Christoph Marthalers inszeniert wie bei ihm üblich öde: Ein „Tristan“, dessen Bühnenbild an einen Bahnhofssaal aus der Nachkriegszeit erinnert, mit entsprechend gekleideten Akteuren – einfach trist! Und dennoch: Trotz all dem ist ein Besuch der Festspiele unerläßlich. Denn die durch keinerlei Regie zerstörbare Musik Richard Wagners in seinem Festspielhaus mit der unglaublichen Akustik, mit den phänomenalen Chören, mit der unübertrefflichen Lichtregie – sie bleiben die durchgehenden Konstanten, die jenseits aller Experimentiererei eben einmalig auf der Welt sind!
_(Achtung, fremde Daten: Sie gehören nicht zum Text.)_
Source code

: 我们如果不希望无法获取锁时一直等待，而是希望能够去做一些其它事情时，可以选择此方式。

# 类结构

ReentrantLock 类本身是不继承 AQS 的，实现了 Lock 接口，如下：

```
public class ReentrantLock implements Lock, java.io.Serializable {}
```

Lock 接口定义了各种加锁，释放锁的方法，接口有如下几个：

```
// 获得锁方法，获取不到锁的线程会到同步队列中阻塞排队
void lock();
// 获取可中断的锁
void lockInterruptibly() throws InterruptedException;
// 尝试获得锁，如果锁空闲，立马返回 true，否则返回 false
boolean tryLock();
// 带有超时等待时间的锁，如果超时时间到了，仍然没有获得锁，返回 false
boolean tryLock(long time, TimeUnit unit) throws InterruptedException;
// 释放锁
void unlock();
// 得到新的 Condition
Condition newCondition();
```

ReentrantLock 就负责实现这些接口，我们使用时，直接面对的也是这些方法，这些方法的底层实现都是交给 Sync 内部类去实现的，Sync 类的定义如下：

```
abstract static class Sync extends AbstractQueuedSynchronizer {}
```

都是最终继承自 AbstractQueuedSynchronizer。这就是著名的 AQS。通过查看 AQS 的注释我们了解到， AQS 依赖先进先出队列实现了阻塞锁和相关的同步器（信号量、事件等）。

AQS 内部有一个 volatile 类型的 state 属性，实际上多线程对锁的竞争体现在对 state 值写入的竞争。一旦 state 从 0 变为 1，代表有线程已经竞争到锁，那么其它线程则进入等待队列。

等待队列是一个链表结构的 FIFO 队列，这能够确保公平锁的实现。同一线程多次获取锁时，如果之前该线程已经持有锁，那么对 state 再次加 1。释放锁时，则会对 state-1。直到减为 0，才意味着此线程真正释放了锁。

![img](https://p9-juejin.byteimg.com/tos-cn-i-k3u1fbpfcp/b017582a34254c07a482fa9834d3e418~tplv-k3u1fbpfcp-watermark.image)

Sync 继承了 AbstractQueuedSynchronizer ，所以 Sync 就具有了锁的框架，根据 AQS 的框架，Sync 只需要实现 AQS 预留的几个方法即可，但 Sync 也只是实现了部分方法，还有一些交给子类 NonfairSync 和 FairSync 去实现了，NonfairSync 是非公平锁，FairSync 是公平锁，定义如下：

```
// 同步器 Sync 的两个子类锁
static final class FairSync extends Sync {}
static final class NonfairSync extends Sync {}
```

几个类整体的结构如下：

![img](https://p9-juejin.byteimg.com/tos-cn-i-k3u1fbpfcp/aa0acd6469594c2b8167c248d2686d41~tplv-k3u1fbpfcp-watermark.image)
Der Nimbus Bayreuths gilt, noch, weltweit. Er darf nicht leichtfertig aufs Spiel gesetzt werden. Salzburg kann sich die Zerstörung der Oper noch eher leisten, es verbleiben viele Konzerte vom feinsten, die ausverkauft sind, während man inzwischen viele Opernkarten – es sei denn Anna Netrebko oder Villazon singen – im Vorverkauf noch erhält. Dies ist in Bayreuth bis vor kurzem unmöglich gewesen, außer man zahlte horrende Schwarzmarktpreise. Auch heute noch könnten viele Aufführungen fünf- oder sechsmal verkauft werden. Bereits vor zwei Jahren aber sah man einen Tauschwilligen, der fünf Schlingensief-„Parsifals“ gegen einen „Tannhäuser“ anbot!Bayreuth steht und fällt mit Richard Wagner, es ist Richard Wagner – in der ganzen Welt wird es mit ihm gleichgesetzt. Wer das Festspielhaus betritt, wird auf einer Tafel daran erinnert, daß die größte Oper, die es gibt, „Der Ring des Nibelungen“, hier uraufgeführt wurde. Der berühmte Wagnerdirigent Hans Knappertsbusch soll beim Betreten seinen Hut abgenommen und seine Zigarre ausgemacht haben. Er verspürte die Magie, die von diesem Ort ausging – es ist eben nicht irgendein Festspiel-Ort! So ist von ganzem Herzen zu wünschen, daß dieses magische Kraftfeld erhalten bleibt!